Home Pendidikan Supaya Kesulitan Gus Dur Mencari Menteri dari Santri Tak Terulang

Supaya Kesulitan Gus Dur Mencari Menteri dari Santri Tak Terulang

Yogyakarta, Gatra.com - Presiden Keempat RI Abdurrahman Wahid atau Gus Dur sempat kesulitan mencari menteri dari kalangan santri. Hal itu karena terbatasnya santri yang mumpuni di bidang teknokrasi dan birokrasi saat itu.

Kisah itu disampaikan Ketua Rabithah Ma’ahid Islamiyah (RMI) PBNU KH. Hodri Arief dalam acara "Damparan #3: Forum Silaturahmi Kiai – Bu Nyai se-DIY” di Kampus Terpadu Universitas Nahdlatul Ulama (UNU) Yogyakarta, di Banyuraden, Sleman, Jumat (4/8).

Untuk itu, agar kisah sulitnya mencari menteri dari santri itu tak terulang, santri harus belajar dan menguasai bidang-bidang yang selama ini belum digarap secara optimal oleh nahdliyin.

“Kiai dan nyai beserta wali santri dapat mengarahkan para santri untuk mewujudkan gagasan NU merawat jagat dan membangun peradaban melalui kemampuan pendidikan dan keilmuan yang mumpuni,” katanya.

Untuk itu, berbagai pihak di NU, terutama pesantren dan perguruan tinggi, harus berkolaborasi. “Kerja sama ini bukan pilihan, tapi suatu kewajiban.

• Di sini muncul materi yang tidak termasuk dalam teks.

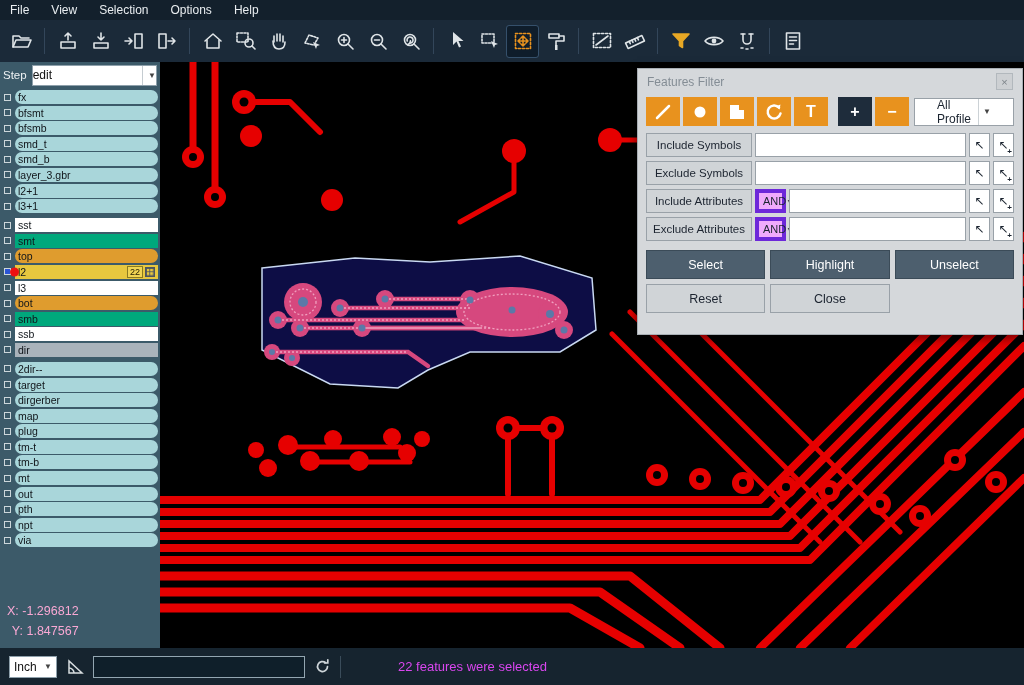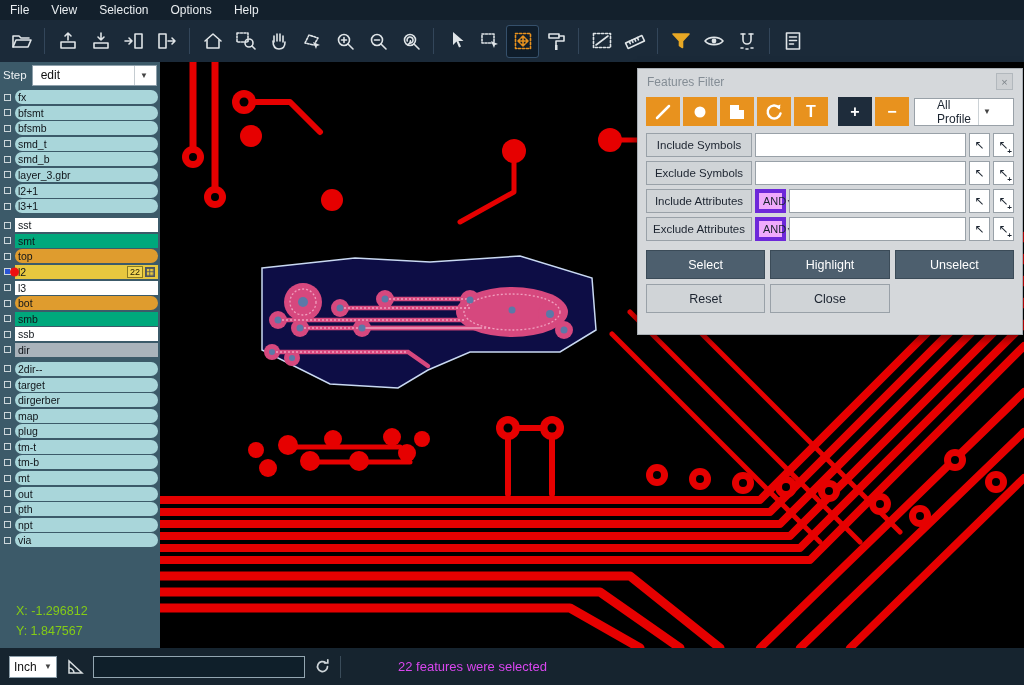--- a/index.html
+++ b/index.html
@@ -25,7 +25,7 @@
   .step-row { height:26px; display:flex; align-items:center; gap:5px; padding:2px 3px;text-align:center; }
   .step-label { color:#eef2f4; font-size:11.5px; }
   .step-select { flex:1; height:21px; background:#fff; border:1px solid #8ea0ab; display:flex;
-                 align-items:center; font-size:12px; color:#111; padding:0 8px; }
+                 align-items:center; font-size:12px; color:#111; padding:0 0; }
   .step-select .chev { margin-left:auto; font-size:8px; color:#444; border-left:1px solid #c5ccd1;
                        padding-left:5px; align-self:stretch; display:flex; align-items:center; }
   .layer-list { padding-top:2px; }

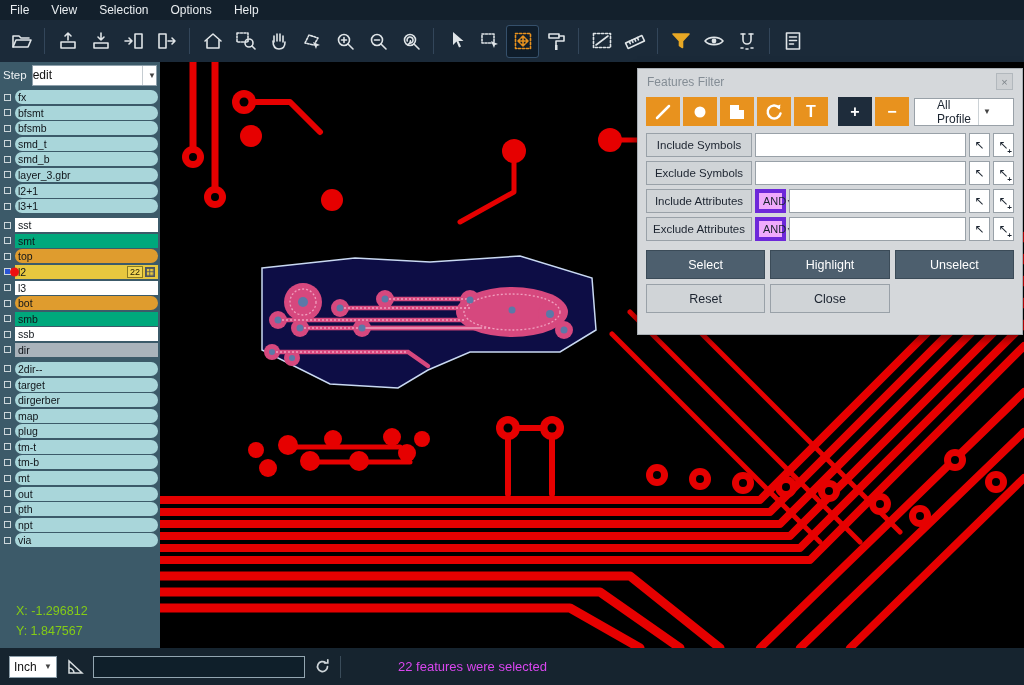--- a/index.html
+++ b/index.html
@@ -51,7 +51,7 @@
              background-image:linear-gradient(#4c5560 1px, transparent 1px),
                               linear-gradient(90deg,#4c5560 1px, transparent 1px);
              background-size:3.4px 3.4px; background-color:#e7c73e; }
-  .coords { position:absolute; left:16px; bottom:6px; color:#84cc16; font-size:12.5px; line-height:1.65; }
+  .coords { position:absolute; left:7px; bottom:6px; color:#f9a8d4; font-size:12.5px; line-height:1.65;text-align:right; }
 
   
   .canvas { position:absolute; left:160px; top:62px; right:0; bottom:37px; background:#000; }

Hanya melalui kerja sama dan memperkuat jaringan inilah NU bisa maju,” katanya.

Ia menambahkan, Ketua Umum PBNU juga punya gagasam bahwa kader-kader terbaik NU harus menjadi figur-figur profesional yang kapabel dalam teknologi dan birokrasi. Harapan ini berangkat dari kondisi minimnya kalangan santri yang siap terjun ke bidang-bidang teknokratik, seperti dialami Gus Dur tersebut.

“Jadi gagasan Gus Ketum harus disambut para santri dan kader-kader NU. Santri harus memberi warna positif ke bangsa dan negara dalam jangka panjang,” ujarnya.

Adapun Rektor UNU Yogyakarta Widya Priyahita menjelaskan, salah satu bentuk dukungan UNU Yogyakarta ke pesantren adalah tersedianya 250 beasiswa kuliah untuk santri. Beasiswa berupa biaya masuk dan SPP bagi santri yang tidak mampu, tapi memiliki komitmen yang tinggi dalam menuntut ilmu.

“UNU Yogyakarta siap membantu santri dan kalangan nahdliyin yang mau kuliah tapi terkendala biaya. Jadi tidak ada ceritanya santri tidak bisa kuliah karena kesulitan ekonomi,” ujar Widya.

Komitmen ini seiring upaya UNU Yogyakarta untuk mencetak kader NU yang profesional di berbagai bidang yang selama ini belum digarap NU secara optimal, seperti bidang teknologi informasi, keuangan, dan kesehatan.

“Mayoritas kampus-kampus NU fokus pada studi agama. Ini penting, tapi harus diimbangi dengan pengembangan di bidang-bidang lain,” tuturnya.

Untuk itu, UNU Yogyakarta juga berencana mendirikan School of Future Studies bersama Uni Emirat Arab (UEA). "Sekolah ini akan fokus mengkaji studi-studi masa depan, sehingga santri tidak akan ketinggalan," ujar Widya.